_Aim of the task_:
Copy out the lines below that hold the word "filter".

_Dataset entries_:

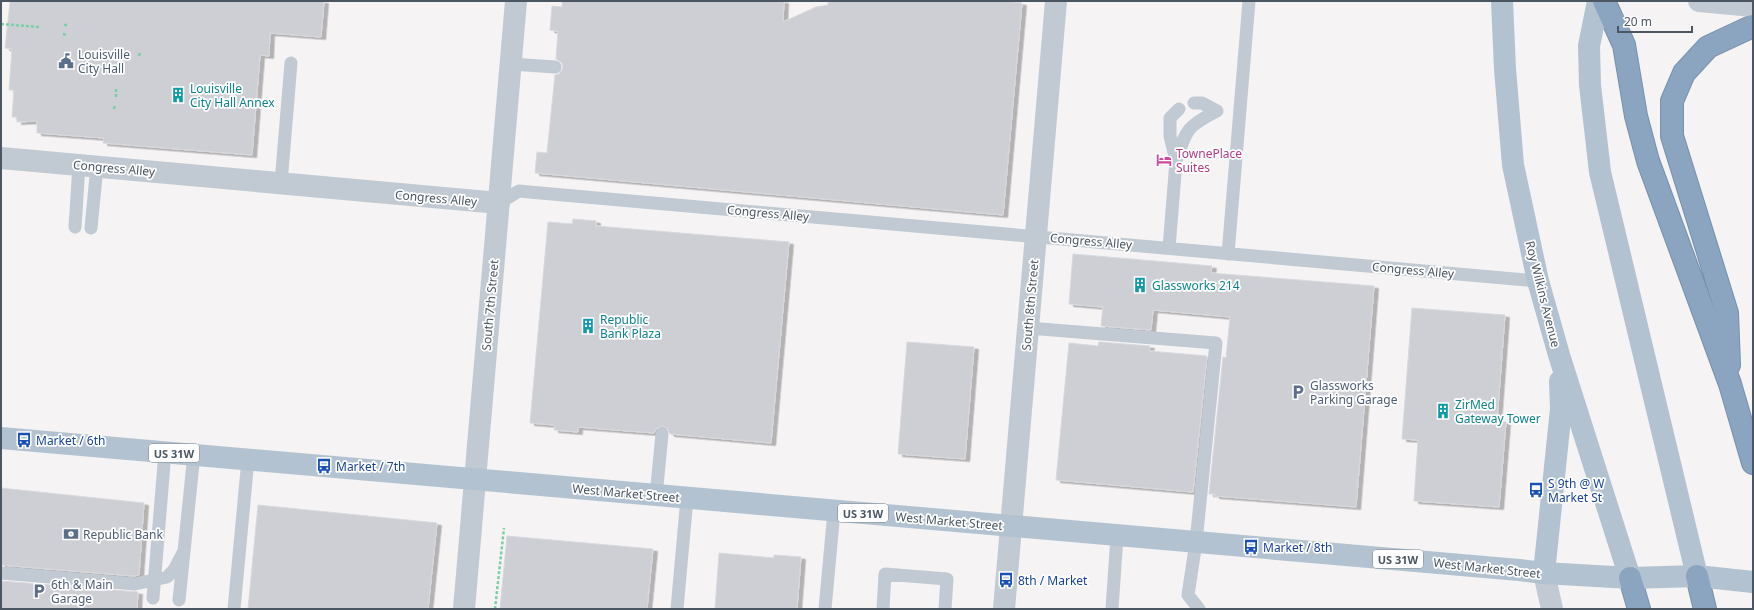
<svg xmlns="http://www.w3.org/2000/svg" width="1754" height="610" font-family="'Noto Sans',sans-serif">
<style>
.building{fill:#cdcfd5;stroke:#d7d9de;filter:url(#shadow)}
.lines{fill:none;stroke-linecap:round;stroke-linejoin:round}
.motorway-casing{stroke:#7690ad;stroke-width:24}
.path{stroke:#7ad0a6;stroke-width:2.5;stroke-dasharray:3 2;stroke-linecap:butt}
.service{stroke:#c1cad2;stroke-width:13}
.minor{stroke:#c1cad2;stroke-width:22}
.tertiary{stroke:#c1cad2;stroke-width:22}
.primary{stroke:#b3c2d1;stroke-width:22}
.motorway{stroke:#8ba5c1;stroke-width:22}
.labels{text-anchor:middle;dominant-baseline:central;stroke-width:3.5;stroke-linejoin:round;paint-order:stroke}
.shield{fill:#fff;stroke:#808990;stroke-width:1}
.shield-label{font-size:11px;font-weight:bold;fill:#4a5661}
.service-label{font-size:12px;fill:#4e5e75;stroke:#fff;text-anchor:start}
.culture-label{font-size:12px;fill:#0d838f;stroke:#fff;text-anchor:start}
.hotel-label{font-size:12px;fill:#b23c85;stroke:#fff;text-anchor:start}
.street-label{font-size:12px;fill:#4a5661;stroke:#fff}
.transit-label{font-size:12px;fill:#164399;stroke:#fff;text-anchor:start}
</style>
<defs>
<filter id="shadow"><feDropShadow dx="4.5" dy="2.5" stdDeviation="0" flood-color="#0004"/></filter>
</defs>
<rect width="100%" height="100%" fill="#f5f3f3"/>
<path class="building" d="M14,1H324L321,37L270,33L269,56L260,55L252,155L103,143L104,138L37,133V121L17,122V117H12L14,90H9L12,49L5,48L10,2Z
M562,1H784L783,22L816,7L828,5V1H1005L1022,3L1003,215L535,173L537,152L547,153L555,75L559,74L563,68L562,63L556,59L558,31L550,30L552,6L562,7Z
M573,219L596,221V226L789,242L771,443L670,434L667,428L662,426L656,429L654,433L578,427V432L554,430L555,425L530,423L548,222L572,224Z
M1073,254L1212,266L1211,273L1374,286L1356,507L1215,496V494H1209L1223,357L1226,358L1230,317L1153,310L1151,330L1101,326L1103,307L1069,304Z
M1412,308L1505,315L1497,421L1506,422L1499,507L1414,501L1418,440L1402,439Z
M907,342L974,347L965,459L898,454Z
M1099,342L1150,346L1149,351L1207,356L1193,492L1056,480L1069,343L1098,346Z
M1,488L144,503L139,575L134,576L1,565Z
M258,505L437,523L428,609H248Z
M507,536L653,549L647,609H500Z
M719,553L774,558V555L801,557L797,609H715Z
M1,581L138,592L137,609H1Z"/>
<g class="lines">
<g class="motorway-casing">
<path id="motorway" d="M1604,1L1624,45L1636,116L1648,161L1730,384L1753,463
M1729,365L1727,313L1672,136V101L1684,73L1708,47L1753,26
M1697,576L1705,609
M1630,578L1639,609"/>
</g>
<path class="path" d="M1,24L40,27
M64,25H67
M63,34L67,35
M139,56L140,53
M116,97V88
M114,109L115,104
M495,609L504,528"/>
<path class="service" d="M511,64L555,67
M1179,109L1170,118V136L1176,161C1186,130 1187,126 1217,111L1202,103H1194
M281,183L291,63
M499,203L519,191L529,192L1538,281
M75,227L79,165
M91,228L97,166
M1169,248L1176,161
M1228,254L1249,1
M1028,328L1216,343L1196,542L1188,595L1199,609
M656,496L662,434
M1,573L135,584L167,577L174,570L184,551
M153,598L165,452
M179,600L194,454
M234,609L248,459
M677,609L687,498
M825,609L834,511
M883,609L885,574L947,579L945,609
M1112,609L1117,536"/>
<path class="minor" d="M1,158L499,203
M1544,573L1552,609"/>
<path class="tertiary" d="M1699,1L1753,6
M464,609L516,1
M1004,609L1056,1"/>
<path class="primary" d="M1502,1L1505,69L1513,165L1538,281L1559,355L1630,578
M1598,1L1589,46L1590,85L1600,172L1697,576
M1,438L1519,570L1544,573L1630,578L1697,576L1753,582
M1544,573L1561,409L1560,381"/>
<use href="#motorway" class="motorway"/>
</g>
<defs>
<g id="civic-bare" transform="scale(1.2)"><path d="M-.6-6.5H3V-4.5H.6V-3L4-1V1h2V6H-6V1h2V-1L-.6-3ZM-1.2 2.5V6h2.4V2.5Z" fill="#5c6f8a" stroke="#fff" stroke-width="2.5" paint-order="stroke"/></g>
<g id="building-bare" transform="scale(1.2)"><path d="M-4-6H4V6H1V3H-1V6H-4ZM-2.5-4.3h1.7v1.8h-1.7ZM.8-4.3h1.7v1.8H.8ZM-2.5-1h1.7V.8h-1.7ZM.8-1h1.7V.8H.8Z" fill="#0f9aa8" stroke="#fff" stroke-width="2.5" paint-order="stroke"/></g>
<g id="hotel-bare" transform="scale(1.2)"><path d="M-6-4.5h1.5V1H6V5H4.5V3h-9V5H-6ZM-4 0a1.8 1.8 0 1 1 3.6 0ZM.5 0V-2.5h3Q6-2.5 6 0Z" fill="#d1479c" stroke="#fff" stroke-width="2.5" paint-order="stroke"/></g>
<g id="parking-bare" transform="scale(1.2)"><path d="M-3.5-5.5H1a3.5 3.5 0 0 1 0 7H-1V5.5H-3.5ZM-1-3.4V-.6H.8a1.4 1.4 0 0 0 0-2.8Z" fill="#5c6f8a" stroke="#fff" stroke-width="2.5" paint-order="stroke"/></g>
<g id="bus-bare" transform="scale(1.2)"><path d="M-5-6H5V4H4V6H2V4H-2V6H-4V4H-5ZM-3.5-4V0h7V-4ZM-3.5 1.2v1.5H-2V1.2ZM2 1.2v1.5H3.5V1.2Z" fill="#1a4fb4" stroke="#fff" stroke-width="2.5" paint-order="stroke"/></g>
<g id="bank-bare" transform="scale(1.2)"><path d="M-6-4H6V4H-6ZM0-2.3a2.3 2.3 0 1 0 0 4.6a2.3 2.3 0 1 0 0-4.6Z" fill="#5c6f8a" stroke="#fff" stroke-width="2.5" paint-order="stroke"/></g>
</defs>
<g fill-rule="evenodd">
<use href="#civic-bare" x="66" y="61"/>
<use href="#building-bare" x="178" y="95"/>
<use href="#hotel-bare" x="1164" y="160"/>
<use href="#building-bare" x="1140" y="285"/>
<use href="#building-bare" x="588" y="326"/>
<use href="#parking-bare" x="1298" y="392"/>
<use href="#building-bare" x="1443" y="411"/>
<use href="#bus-bare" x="24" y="440"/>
<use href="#bus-bare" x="324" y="466"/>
<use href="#bus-bare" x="1536" y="490"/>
<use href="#bank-bare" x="71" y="534"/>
<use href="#bus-bare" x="1251" y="547"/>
<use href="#bus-bare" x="1006" y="580"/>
<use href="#parking-bare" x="39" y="591"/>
</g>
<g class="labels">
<g class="shield">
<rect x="149" y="444" width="50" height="18" rx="3"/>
<rect x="838" y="504" width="50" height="18" rx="3"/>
<rect x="1373" y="550" width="50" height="18" rx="3"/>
</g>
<g class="shield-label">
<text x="174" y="453">US 31W</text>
<text x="863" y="513">US 31W</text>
<text x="1398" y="559">US 31W</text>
</g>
<g class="service-label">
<text x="78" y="54">Louisville<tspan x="78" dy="14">City Hall</tspan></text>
<text x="1310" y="385">Glassworks<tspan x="1310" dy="14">Parking Garage</tspan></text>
<text x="83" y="534">Republic Bank</text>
<text x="51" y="584">6th &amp; Main<tspan x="51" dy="14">Garage</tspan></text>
</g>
<g class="culture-label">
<text x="190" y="88">Louisville<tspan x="190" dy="14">City Hall Annex</tspan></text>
<text x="1152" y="285">Glassworks 214</text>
<text x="600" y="319">Republic<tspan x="600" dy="14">Bank Plaza</tspan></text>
<text x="1455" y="404">ZirMed<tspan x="1455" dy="14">Gateway Tower</tspan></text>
</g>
<g class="hotel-label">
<text x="1176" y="153">TownePlace<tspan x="1176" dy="14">Suites</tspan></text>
</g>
<g class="street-label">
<text transform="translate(114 168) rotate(5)">Congress Alley</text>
<text transform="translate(436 198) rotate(5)">Congress Alley</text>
<text transform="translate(768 213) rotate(5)">Congress Alley</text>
<text transform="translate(1091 241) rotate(5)">Congress Alley</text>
<text transform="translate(1413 270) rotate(5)">Congress Alley</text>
<text transform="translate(1543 294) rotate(76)">Roy Wilkins Avenue</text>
<text transform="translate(490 305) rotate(-85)">South 7th Street</text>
<text transform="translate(1030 305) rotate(-85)">South 8th Street</text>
<text transform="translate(626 493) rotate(5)">West Market Street</text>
<text transform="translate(949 521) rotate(5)">West Market Street</text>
<text transform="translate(1487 568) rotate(6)">West Market Street</text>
</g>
<g class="transit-label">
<text x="36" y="440">Market / 6th</text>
<text x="336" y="466">Market / 7th</text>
<text x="1548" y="483">S 9th @ W<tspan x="1548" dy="14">Market St</tspan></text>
<text x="1263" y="547">Market / 8th</text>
<text x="1018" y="580">8th / Market</text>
</g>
</g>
<rect width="1754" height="610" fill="none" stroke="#4a5661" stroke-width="4"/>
<path d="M1618 26v6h74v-6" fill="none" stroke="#4a5661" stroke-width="2"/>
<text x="1624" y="26" font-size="12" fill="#4a5661" stroke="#ffffff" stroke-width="3" paint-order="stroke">20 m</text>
</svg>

_Answer to this exercise_:
.building{fill:#cdcfd5;stroke:#d7d9de;filter:url(#shadow)}
<filter id="shadow"><feDropShadow dx="4.5" dy="2.5" stdDeviation="0" flood-color="#0004"/></filter>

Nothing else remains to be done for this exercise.